Haziran, Nasıl Haziran Olur? Programına sahip çıkarak
Haziran’ın oluşturmuş olduğu program bugünün koşullarına fazlasıyla cevap verecek türde bir kapsamdır. Bu program, acil, asgari, demokratik program olarak ifade ettiğimiz bir çerçevedir ve Haziran zemininde biraraya gelen bileşenlerin yanyana gelebilmesine olanak tanıyacak işlev ve esnekliktedir. Diğer bir ifadeyle bu, devrimi yapacak organizasyonun değil; cephesel bir örgütlenmenin programıdır ve bu kapsamdaki her maddenin yaşam içerisinde somut bir karşılığı vardır.

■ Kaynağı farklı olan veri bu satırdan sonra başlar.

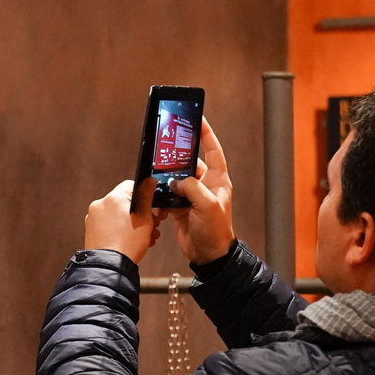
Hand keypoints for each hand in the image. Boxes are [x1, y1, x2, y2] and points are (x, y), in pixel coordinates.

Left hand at [85, 178, 162, 263]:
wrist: (109, 267)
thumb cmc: (127, 245)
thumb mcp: (144, 219)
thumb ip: (146, 197)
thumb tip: (148, 182)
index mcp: (113, 198)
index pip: (131, 185)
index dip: (144, 194)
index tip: (152, 204)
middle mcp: (100, 205)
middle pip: (124, 201)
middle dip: (140, 212)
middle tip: (152, 224)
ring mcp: (93, 218)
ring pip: (118, 214)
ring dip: (132, 222)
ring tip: (144, 236)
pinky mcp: (91, 230)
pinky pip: (109, 224)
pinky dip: (120, 229)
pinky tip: (131, 240)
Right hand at [164, 120, 235, 264]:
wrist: (208, 255)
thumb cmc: (215, 231)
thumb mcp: (207, 205)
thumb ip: (192, 187)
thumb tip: (176, 181)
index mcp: (217, 180)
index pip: (213, 150)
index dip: (206, 134)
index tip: (198, 118)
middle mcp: (205, 185)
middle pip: (190, 162)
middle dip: (178, 156)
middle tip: (166, 144)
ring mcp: (192, 196)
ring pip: (176, 178)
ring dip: (167, 177)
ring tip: (156, 170)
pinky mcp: (180, 207)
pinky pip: (168, 194)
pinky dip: (161, 194)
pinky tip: (156, 193)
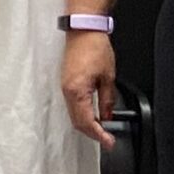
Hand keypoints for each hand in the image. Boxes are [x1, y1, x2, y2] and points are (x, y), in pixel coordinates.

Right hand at [60, 30, 116, 148]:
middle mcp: (67, 91)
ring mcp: (64, 87)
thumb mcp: (108, 77)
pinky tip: (93, 115)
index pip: (87, 121)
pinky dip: (82, 115)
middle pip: (77, 122)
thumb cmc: (94, 48)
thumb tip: (107, 116)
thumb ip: (107, 100)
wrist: (83, 31)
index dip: (98, 135)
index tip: (109, 142)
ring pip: (74, 115)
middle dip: (92, 133)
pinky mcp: (66, 83)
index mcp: (77, 91)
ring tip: (102, 130)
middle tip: (107, 139)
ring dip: (87, 125)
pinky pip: (72, 106)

Programımız, yol haritamızdır; deyim yerindeyse kutupyıldızımızdır. Yürüyeceğimiz yolun taşlarıdır. Bu programı donmuş bir kalıp değil, canlı bir biçimde uygulanacak bir içerik olarak düşünmemiz gerekir. Yaşamın değişik alanlarında bu programın gösterdiği siyasal hattı örgütleyecek nitelik ve nicelikte Hazirancı vardır. Bu noktada, en temel eksikliklerimizden biri; güçlerimizi iyi organize edememektir.

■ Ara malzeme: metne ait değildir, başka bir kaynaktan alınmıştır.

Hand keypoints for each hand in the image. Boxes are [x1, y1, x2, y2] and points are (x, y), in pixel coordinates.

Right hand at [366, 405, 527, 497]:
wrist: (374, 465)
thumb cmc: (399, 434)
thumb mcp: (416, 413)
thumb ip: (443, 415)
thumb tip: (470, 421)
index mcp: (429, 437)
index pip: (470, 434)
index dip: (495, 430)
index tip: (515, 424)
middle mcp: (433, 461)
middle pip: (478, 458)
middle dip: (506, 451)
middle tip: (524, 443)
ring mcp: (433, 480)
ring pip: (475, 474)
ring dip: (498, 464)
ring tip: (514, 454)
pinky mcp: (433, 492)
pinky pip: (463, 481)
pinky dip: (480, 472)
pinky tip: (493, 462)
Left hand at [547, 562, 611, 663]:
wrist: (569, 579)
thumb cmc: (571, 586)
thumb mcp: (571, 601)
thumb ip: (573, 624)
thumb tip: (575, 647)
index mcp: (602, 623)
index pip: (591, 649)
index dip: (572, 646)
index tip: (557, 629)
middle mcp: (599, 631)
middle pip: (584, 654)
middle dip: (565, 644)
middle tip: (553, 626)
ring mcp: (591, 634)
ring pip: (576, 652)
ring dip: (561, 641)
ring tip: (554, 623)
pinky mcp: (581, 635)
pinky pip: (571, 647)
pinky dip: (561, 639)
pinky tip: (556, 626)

Güncel gelişmelere anında cevap üretebilen dinamik bir yapı
Hergün yeni bir gündemin ortaya çıktığı, halkın her an yeni bir saldırıyla muhatap edildiği ülkemizde, gündemin gerisinde kalmamayı başaran bir siyasal özne bugün için yok. Güncel politika üretme yeteneği elbette salt egemenler cephesinden gelen saldırılara cevap verme fiiliyle sınırlanamaz. Sözünü ettiğimiz, bir yandan bir çelişkiler yumağı olan sistemin en zayıf noktalarına vurmak, bu vesileyle geniş halk kesimlerinin sempatisini ve giderek desteğini kazanmak, diğer yandan ise örneğin bir iş cinayetinde ya da bir çevre katliamında mevcut tüm gücüyle o saldırıya karşı kalkan olabilmektir.

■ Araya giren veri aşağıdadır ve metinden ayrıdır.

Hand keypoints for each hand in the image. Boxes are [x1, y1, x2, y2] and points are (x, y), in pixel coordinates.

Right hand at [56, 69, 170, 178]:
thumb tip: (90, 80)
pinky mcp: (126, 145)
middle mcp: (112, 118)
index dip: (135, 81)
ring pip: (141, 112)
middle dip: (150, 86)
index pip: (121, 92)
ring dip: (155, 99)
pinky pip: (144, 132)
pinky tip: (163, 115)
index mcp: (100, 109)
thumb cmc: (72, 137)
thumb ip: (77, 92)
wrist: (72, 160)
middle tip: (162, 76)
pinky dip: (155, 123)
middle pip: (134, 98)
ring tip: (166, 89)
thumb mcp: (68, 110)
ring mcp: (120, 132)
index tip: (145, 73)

Çağrıların gerektirdiği pratiği var edebilmek
Haziran’ı Haziran yapan en önemli özellik, meselelere sınıfsal bakış açısıyla bakabilmesidir. Bu noktada hatırlamak gerekirse; seçim sonrası süreçte solun birçok kesimi dahi, AKP’nin de içinde olduğu koalisyon formüllerinde/tartışmalarında sessiz kalmayı tercih etti. Hatta ehven-i şer’in dayattığı çözümsüzlükten olsa gerek, “erken seçime gitmektense koalisyon yeğdir” diyenler dahi vardı. O süreçte Haziran, “Görülmemiş Hesap Kalmayacak” diyerek, faşizmin bugünkü yürütücü gücü AKP’den hesap sormanın gerekliliğine vurgu yapmış, AKP gibi bir çete ile asla bu türden bir ilişkilenmeye girilmemesi gerektiğini öne çıkarmıştı. Haziran’ın birçok noktada bu başlık altında yaptığı eylemlere polis saldırmış ama karşısında kararlı bir kitle bulmuştu. İşte sorun, bu çağrının gereğini yapmak ve arkasını getirmektir. Saman alevi gibi parlayıp sönen değil, tutarlı bir eylem çizgisidir. Söylemlerimizi kendi dışımızdaki kitlelerin gücünü de katarak somutlayabilmektir.
Bu noktada Haziran’ın potansiyeli küçümsenemeyecek boyutlardadır. Bu potansiyel hem fikri hem de fiziki anlamdadır. Fikri anlamdadır çünkü; Haziran, yedeklenen, eklemlenen, günübirlik hesapların ardına düşen bir siyasal özne değildir. Haziran’ın öncelikli amacı; kendi bağımsız siyasal hattını kurmak ve güçlendirmektir. Bu, zor olmakla birlikte imkansız değildir. Solun kolay ‘başarılar’a alıştığı bugünün koşullarında kendi siyasetini, ilkelerini eğip bükmeden üretebilmek sabırlı olmayı ve uzun erimli bir mücadeleyi göze almayı gerektiriyor.
Haziran’ın fiziki anlamdaki potansiyeli de küçümsenmemelidir. Sendikalarda, odalarda, demokratik kitle örgütlerinde, basın yayın organlarında, üniversitelerde, işyerlerinde bulunan Hazirancı özne ve kurumları gözümüzün önüne getirdiğimizde ne demek istediğimiz daha kolay anlaşılacaktır . Sözünü ettiğimiz imkanlar toplamı, bu ülke mücadelesinde önemli bir yer kaplamaktadır.
Sonuç Yerine
Ülkenin bugün içinde bulunduğu koşullar, egemenlerin emperyalizmle geliştirdiği işbirlikçilik temelindeki ilişkinin halka yansımaları, ekonomik ve siyasal kriz, demokrasi ve demokratik haklar talebi, Haziran’ın örgütlenecegi topraktır. Toprağı ekecek olanlar, elini çabuk tutmalı. Zira toprağın ekileceği mevsim geçtikten sonra, umutların başka bir bahara kalması küçük bir ihtimal değildir.
Zaman ve imkan varken Haziran fikrini gerçek kılalım. Sorumluluk tek tek hepimizin omuzlarındadır.